# D3100 blurry pictures



## fbalestreri (Nov 18, 2011)

I have been using my d3100 to take pictures at the kids basketball games and some of the pictures have blurry images and clear images. I think this is due to the way that autof focus works. I was using the sports mode. SHould I be on manual focus or I saw somewhere that there is a single focus. ALso, do I need to use the sports mode? In some gyms, there isnt great lighting and the flash was not working with the sports mode.


----------



## borisnikon (Nov 18, 2011)

I would use shutter priority mode as you can use the flash under speeds of 1/200th second


----------



## FearNothing321 (Nov 18, 2011)

were you using the kit lens?  The blurryness is coming from using a slower shutter speed.

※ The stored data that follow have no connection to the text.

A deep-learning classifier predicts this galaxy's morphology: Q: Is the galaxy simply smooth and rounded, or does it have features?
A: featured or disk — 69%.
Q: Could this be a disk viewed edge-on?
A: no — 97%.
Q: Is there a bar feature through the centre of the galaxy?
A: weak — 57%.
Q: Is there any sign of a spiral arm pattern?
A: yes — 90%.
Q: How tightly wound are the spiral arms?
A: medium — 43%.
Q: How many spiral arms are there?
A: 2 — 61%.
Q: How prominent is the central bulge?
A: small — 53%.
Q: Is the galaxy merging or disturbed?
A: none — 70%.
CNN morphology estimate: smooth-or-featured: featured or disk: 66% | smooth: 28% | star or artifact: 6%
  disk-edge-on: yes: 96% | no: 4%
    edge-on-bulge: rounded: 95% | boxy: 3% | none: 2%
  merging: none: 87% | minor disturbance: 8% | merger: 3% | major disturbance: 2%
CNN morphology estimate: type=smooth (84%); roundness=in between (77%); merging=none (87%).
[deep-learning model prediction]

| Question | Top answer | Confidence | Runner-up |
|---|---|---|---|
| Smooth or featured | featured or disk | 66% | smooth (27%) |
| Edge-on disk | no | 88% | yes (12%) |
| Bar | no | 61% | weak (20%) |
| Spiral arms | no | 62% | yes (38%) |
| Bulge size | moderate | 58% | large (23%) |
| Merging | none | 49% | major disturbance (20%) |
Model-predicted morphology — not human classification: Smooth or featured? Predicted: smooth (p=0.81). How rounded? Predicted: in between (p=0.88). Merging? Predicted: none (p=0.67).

I agree on shutter priority or even going full manual so you can control both shutter speed and the f/stop.

the popup flash will not work when using shutter speeds greater that 1/200.  When shooting sports you are gonna want to have a shutter speed around 1/400 or 1/500 of a second and the widest aperture you can use.  Don't be afraid to raise your ISO to get the shutter speed that you want.     

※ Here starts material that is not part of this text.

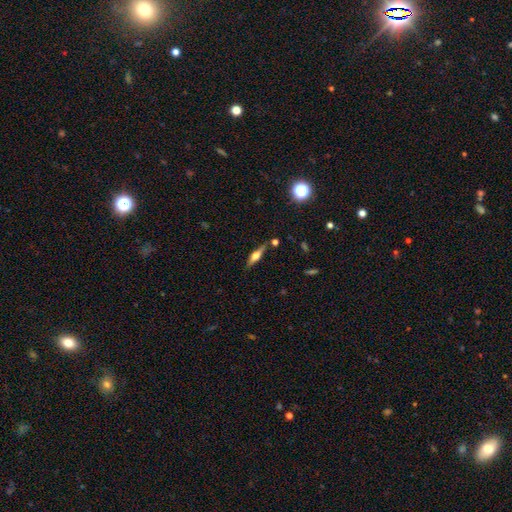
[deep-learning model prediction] This appears to be a featured or disk galaxy (59%) viewed edge-on (95%) with a rounded central bulge (90%). Merging: none (83%).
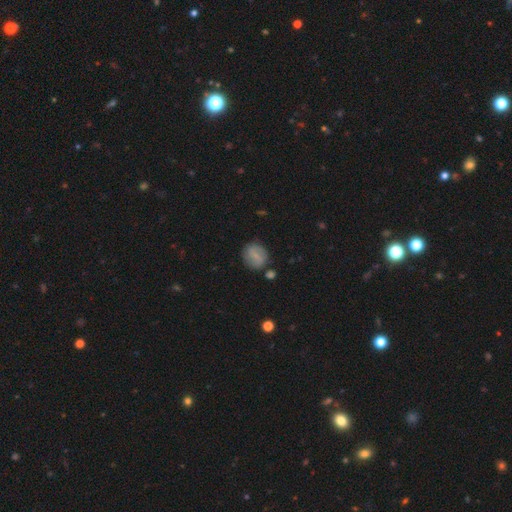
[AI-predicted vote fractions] Morphology: type=smooth (63%); roundness=round (69%); merging=none (78%).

I currently use my D3100 to shoot sports.  Most of the time I use my Nikon 50mm 1.8 G lens which works really good.


----------



## indiabravo (Nov 28, 2011)

Hi, can you post any photos with the exif data intact? This would enable us to help you better. Basically for this type of shot/lighting you would need a fast shutter speed and higher ISO. A fast lens would help as well especially if you are using a telephoto

Iain


----------



## KmH (Nov 28, 2011)

fbalestreri said:


> I have been using my d3100 to take pictures at the kids basketball games and some of the pictures have blurry images and clear images. I think this is due to the way that autof focus works. I was using the sports mode. SHould I be on manual focus or I saw somewhere that there is a single focus. ALso, do I need to use the sports mode? In some gyms, there isnt great lighting and the flash was not working with the sports mode.


The blurry shots are likely caused by to slow a shutter speed.

Though your camera was set to Sports mode, it's still an unintelligent machine.


----------